#### [EXCERPTED TEXT]
Recently, every time Chance has a playdate over there has been a major meltdown when it’s time for his friend to go home. I mean, there have always been some tears (what can I say? he’s a social kid) but nothing like the water works leaking lately. I figured it was because he was out of school for summer and missing it. Who knew the murky and convoluted depths of the four-year-old mind.

“Hey Chance, it’s time for Atticus to go home. Give him a hug and say goodbye.”

“What?! Noooooo!” Sobs ensue. “But I want to kee-eeep him!”

“Sorry, kiddo. It’s time for him to go.”

“Mom, I want to keep my friend!”

“Honey, he’ll still be your friend, and you’ll have another playdate soon.”

“But mom, I don’t want him to go. I want to keep him!” Crocodile tears wash the floorboards.

Ding! (that’s my lightbulb)

“Wait… you mean you want him to stay here? All the time? And sleep and eat here?”

“Yee-esss!”

“Honey, no. We don’t keep our friends as pets.”  Hmmm, I’d love to keep Johnny Depp, though.

“But why?”

“Because our friends are not pets. They’re people.”  I could make him a nice place in my closet. Have all his outfits for him.

“But I want to keep my friend!”

(Extracted records)
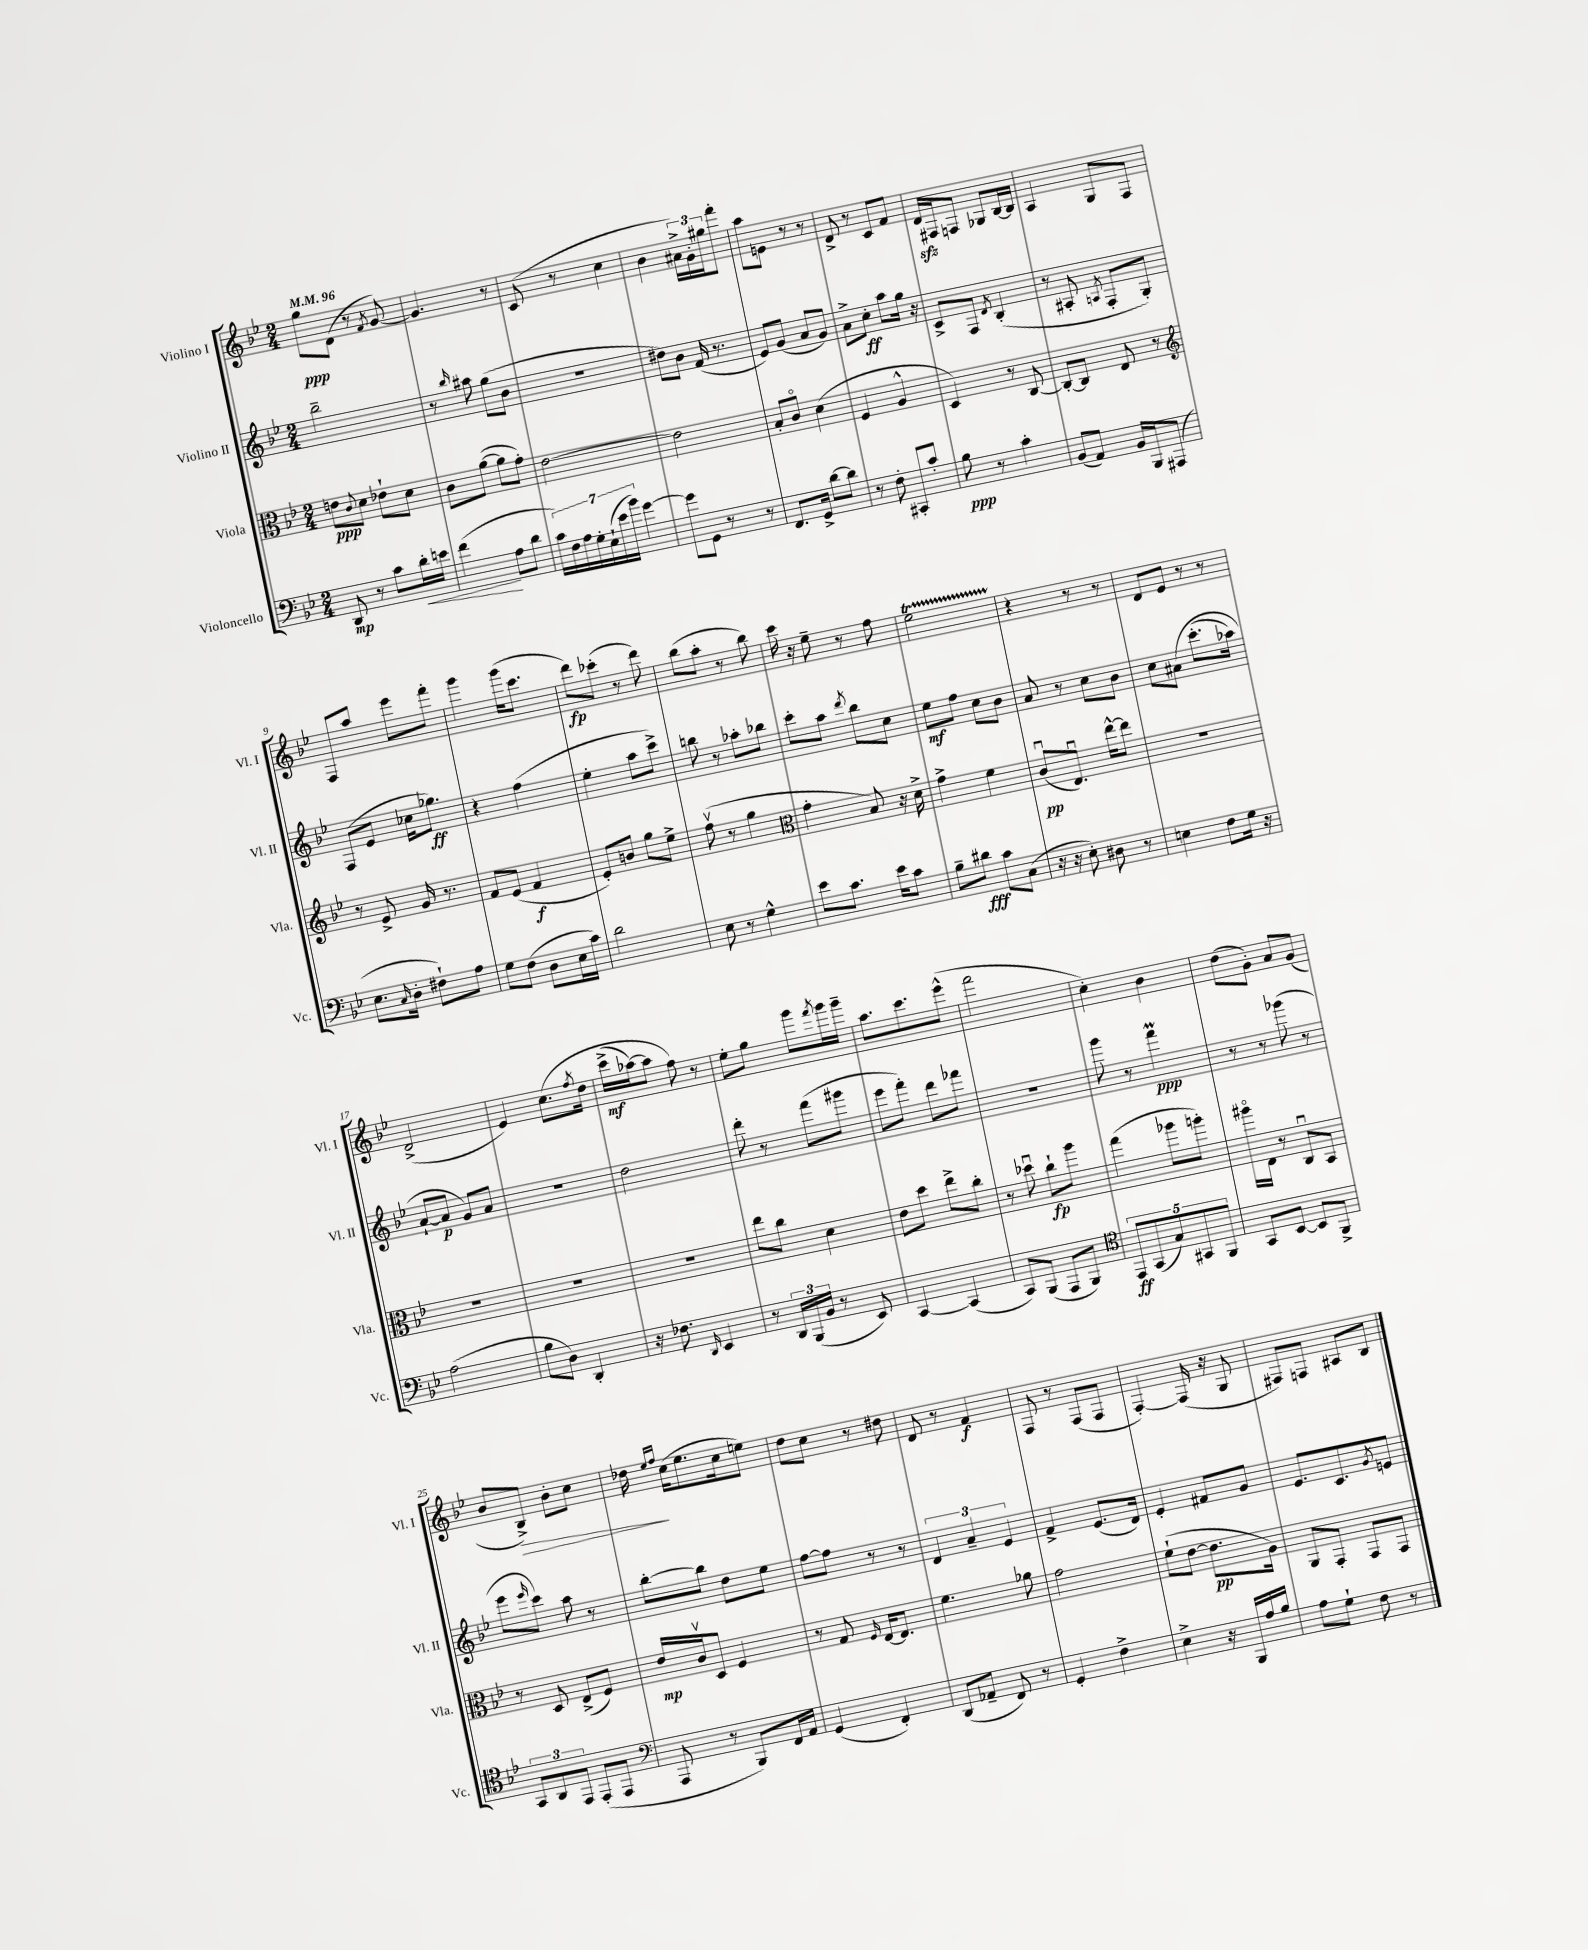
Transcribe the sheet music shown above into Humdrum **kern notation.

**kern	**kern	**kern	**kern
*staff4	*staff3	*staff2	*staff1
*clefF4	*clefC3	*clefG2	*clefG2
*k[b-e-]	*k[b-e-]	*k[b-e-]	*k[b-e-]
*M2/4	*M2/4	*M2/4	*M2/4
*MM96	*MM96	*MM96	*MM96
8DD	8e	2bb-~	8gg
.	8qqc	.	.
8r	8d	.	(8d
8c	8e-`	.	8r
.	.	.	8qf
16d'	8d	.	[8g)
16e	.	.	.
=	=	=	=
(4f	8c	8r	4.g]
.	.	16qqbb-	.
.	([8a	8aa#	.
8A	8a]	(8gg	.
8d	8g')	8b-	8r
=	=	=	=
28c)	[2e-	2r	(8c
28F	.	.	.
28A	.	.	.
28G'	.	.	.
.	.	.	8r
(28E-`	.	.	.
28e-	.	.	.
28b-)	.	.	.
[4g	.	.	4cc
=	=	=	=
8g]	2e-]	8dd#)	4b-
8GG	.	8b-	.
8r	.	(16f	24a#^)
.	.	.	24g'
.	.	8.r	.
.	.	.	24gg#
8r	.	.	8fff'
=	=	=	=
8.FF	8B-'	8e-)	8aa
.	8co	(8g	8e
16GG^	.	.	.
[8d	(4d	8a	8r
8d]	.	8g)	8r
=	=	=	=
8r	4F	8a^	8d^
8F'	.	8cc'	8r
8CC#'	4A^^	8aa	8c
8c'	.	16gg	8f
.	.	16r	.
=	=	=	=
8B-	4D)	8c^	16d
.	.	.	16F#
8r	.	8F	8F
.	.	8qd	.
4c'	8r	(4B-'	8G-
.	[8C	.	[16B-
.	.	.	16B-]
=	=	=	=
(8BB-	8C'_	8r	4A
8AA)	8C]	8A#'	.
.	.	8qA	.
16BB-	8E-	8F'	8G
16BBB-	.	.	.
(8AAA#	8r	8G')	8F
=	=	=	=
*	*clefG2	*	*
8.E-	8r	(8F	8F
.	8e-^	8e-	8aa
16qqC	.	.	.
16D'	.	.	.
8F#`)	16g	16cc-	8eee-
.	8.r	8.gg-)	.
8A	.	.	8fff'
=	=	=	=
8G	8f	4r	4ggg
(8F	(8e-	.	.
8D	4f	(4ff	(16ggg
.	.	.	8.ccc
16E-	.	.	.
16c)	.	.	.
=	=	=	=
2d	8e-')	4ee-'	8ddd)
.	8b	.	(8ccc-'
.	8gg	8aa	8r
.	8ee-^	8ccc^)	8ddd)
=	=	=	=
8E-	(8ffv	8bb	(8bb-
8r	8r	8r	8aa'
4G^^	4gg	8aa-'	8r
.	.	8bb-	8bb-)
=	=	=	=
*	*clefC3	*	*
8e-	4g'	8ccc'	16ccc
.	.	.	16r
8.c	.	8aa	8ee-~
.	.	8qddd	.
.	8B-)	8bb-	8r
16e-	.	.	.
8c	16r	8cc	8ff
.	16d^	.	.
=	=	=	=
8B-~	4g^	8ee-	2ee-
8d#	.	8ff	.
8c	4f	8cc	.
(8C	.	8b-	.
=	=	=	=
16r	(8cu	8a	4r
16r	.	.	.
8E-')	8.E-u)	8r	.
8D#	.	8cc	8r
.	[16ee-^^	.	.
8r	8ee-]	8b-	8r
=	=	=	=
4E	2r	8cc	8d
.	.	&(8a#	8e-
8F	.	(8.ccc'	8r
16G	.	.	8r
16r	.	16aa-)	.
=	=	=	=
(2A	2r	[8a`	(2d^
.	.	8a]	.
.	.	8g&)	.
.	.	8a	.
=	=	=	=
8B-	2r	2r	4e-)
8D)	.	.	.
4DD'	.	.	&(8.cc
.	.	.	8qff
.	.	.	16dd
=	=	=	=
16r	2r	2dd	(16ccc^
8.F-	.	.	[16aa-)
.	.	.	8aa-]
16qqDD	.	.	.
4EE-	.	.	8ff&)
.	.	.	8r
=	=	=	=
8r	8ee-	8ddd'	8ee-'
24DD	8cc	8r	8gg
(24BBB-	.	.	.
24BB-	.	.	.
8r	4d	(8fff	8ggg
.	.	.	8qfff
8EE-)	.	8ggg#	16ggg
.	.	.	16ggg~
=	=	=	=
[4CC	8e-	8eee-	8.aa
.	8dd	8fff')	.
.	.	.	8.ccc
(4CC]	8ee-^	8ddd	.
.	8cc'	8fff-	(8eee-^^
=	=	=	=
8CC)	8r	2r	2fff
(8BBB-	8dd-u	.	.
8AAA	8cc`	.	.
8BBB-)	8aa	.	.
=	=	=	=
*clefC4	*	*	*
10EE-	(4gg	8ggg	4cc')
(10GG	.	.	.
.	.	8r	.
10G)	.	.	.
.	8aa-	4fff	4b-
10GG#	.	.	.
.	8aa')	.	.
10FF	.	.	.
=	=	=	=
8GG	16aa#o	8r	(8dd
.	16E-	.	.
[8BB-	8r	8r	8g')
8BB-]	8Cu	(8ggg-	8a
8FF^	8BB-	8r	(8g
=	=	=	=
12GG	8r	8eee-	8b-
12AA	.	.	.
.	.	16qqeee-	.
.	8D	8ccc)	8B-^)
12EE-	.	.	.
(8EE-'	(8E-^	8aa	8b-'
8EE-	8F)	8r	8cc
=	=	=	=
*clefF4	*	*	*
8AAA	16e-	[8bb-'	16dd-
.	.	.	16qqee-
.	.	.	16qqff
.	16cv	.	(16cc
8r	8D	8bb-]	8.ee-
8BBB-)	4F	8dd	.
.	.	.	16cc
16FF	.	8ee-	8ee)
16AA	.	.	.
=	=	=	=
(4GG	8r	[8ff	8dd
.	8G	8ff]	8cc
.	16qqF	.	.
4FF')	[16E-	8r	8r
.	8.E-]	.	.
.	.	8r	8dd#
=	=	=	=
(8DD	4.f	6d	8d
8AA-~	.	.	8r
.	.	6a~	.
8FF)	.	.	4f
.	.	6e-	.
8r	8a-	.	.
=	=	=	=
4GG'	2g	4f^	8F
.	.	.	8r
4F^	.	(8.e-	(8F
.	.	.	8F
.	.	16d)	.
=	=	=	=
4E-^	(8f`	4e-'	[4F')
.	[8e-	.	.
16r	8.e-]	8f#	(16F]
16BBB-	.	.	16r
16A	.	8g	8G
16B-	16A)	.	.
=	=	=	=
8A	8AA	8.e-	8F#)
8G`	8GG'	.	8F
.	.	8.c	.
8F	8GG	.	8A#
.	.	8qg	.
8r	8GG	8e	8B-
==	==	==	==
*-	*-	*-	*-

#### [TO-DO LIST]
[1] List every person named in the playdate story.
[2] Reproduce the playdate story word for word from "Recently, every time" up to and including "wash the floorboards.".

#### [OUTPUTS FOR THE TASKS]
[1] Chance, Atticus, Johnny Depp

[2]
Recently, every time Chance has a playdate over there has been a major meltdown when it’s time for his friend to go home. I mean, there have always been some tears (what can I say? he’s a social kid) but nothing like the water works leaking lately. I figured it was because he was out of school for summer and missing it. Who knew the murky and convoluted depths of the four-year-old mind.

“Hey Chance, it’s time for Atticus to go home. Give him a hug and say goodbye.”

“What?! Noooooo!” Sobs ensue. “But I want to kee-eeep him!”

“Sorry, kiddo. It’s time for him to go.”

“Mom, I want to keep my friend!”

“Honey, he’ll still be your friend, and you’ll have another playdate soon.”

“But mom, I don’t want him to go. I want to keep him!” Crocodile tears wash the floorboards.